The rainy season is here

Jun 28, 2017, 10:37 AM

Finally, the Greater Banjul Area and the Kanifing Municipality also have had their first drop of this year’s rainy season.  After the last heat waves that hit the country the last couple of weeks, we were all praying for rain and eventually god answered our prayers as the first rainfall has touched the ground.

We prayed for rainfall not just because of its coolness, but it is ordinarily supposed to be a season of blessing because after all, there is no life without water and almost no food in Gambia without our rain-dependent agriculture.

However, with the increasing impact of climate change on the rainfall pattern, the rainy season is now a period of torment in the country not because malaria and diarrhoea are at peak during this period. It is tormenting in the Greater Banjul and Kanifing Municipality not only to individual households but also to the general public general because of the poor infrastructure and bad physical planning of our highways.

One of the seemingly easiest ways to cope with the impacts of climate change is adaption and that entails rising to the occasion by preparing our environment and adjusting our infrastructures to cope with the changing circumstances of our rainfall pattern.

Some of the disasters and calamities related to the rainfall could be avoided if we, as individual households, the community and the government, try to employ to adaption measures.

Individual households at places like Ebo Town, where the first rainfall of the year is said to have caused havoc, could do little on their own. They need the intervention of the government but the government is seemingly not doing enough to help tackle the frequent flash flooding that characterise the community in recent years.

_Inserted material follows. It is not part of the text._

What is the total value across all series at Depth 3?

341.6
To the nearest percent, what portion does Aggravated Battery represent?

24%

It is not enough to let the communities know that they are settled on waterways, but help with a possible relocation option with at least modest accommodation to continue their lives. 

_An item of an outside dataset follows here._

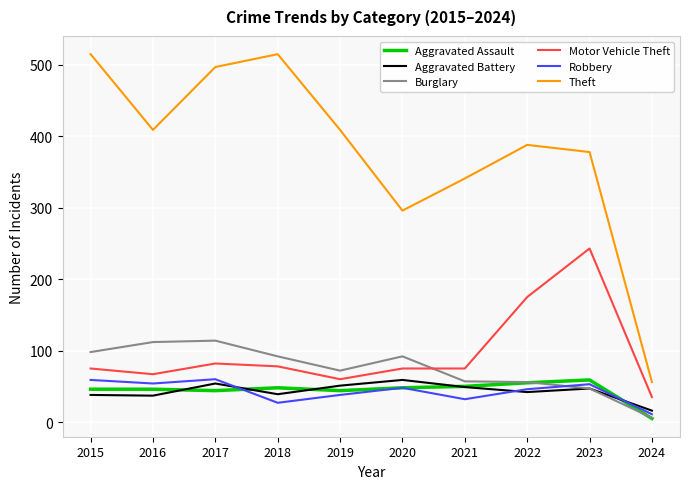

Is it true that Theft equals 631 at 2022?

False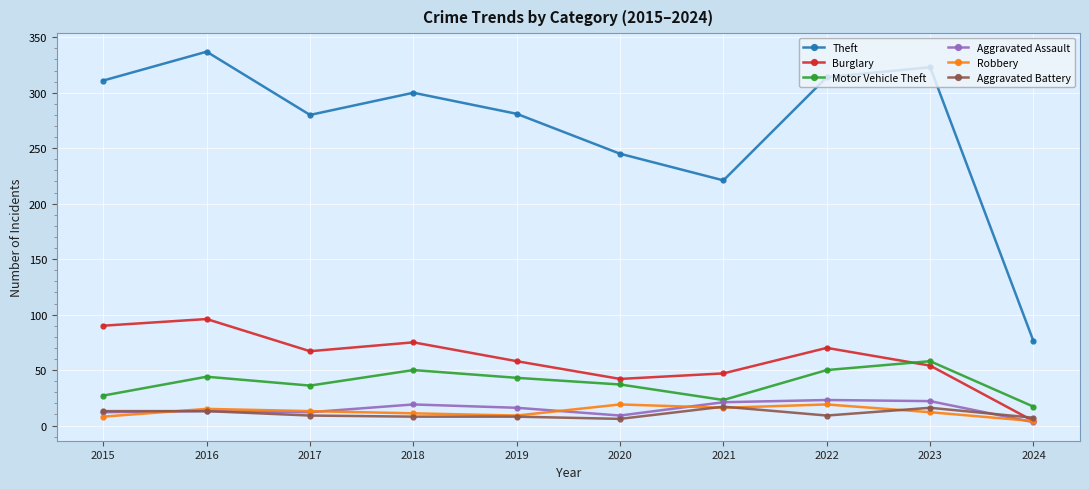

What is the maximum value shown in the chart?

337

Ebou Town, like several other communities in similar situation, need permanent solution to their annual predicament. 

But even aside from the communities, our during the rainy season, most of our roads, the major highways like Westfield-Brikama Highway, Berthil Harding Highway and Kairaba Avenue, are always immotorable because of their deplorable situation – too many potholes and stagnant water every where.  The road are always flooded and that makes it difficult travelling around town.

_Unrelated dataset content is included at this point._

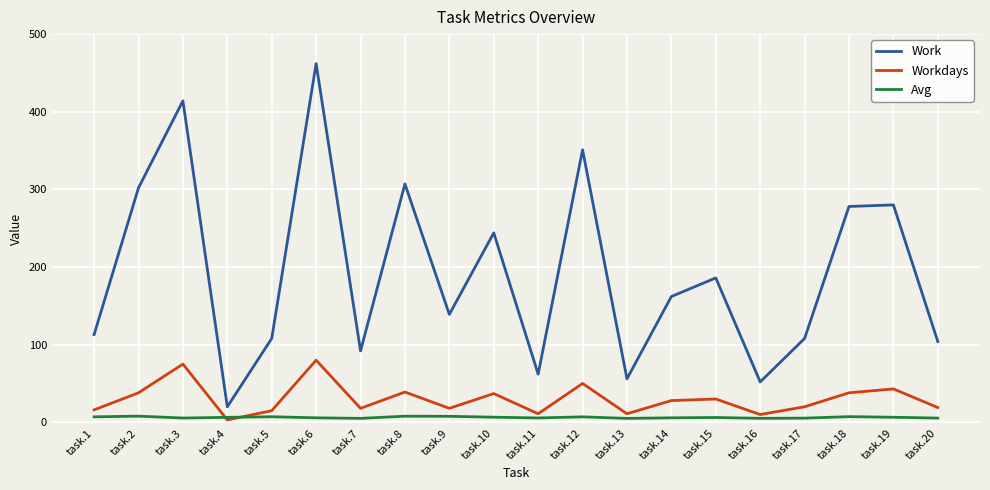

Which series has the largest range (max minus min)?

Work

Also, the lack of a proper functioning drainage system has resulted to piles of filthy mud setting along the roadsides, making daily life activities very difficult for the residents and other business outlets along the street.

We reiterate that every effort should be employed in putting our roads, and the gutters, in a good state and finding a tangible and workable solution to the rain-related predicaments of communities like Ebo Town.  This process should start today.  Now.

“If the rain spoils our picnic, but saves a farmer’s crop, who are we to say it shouldn’t rain?”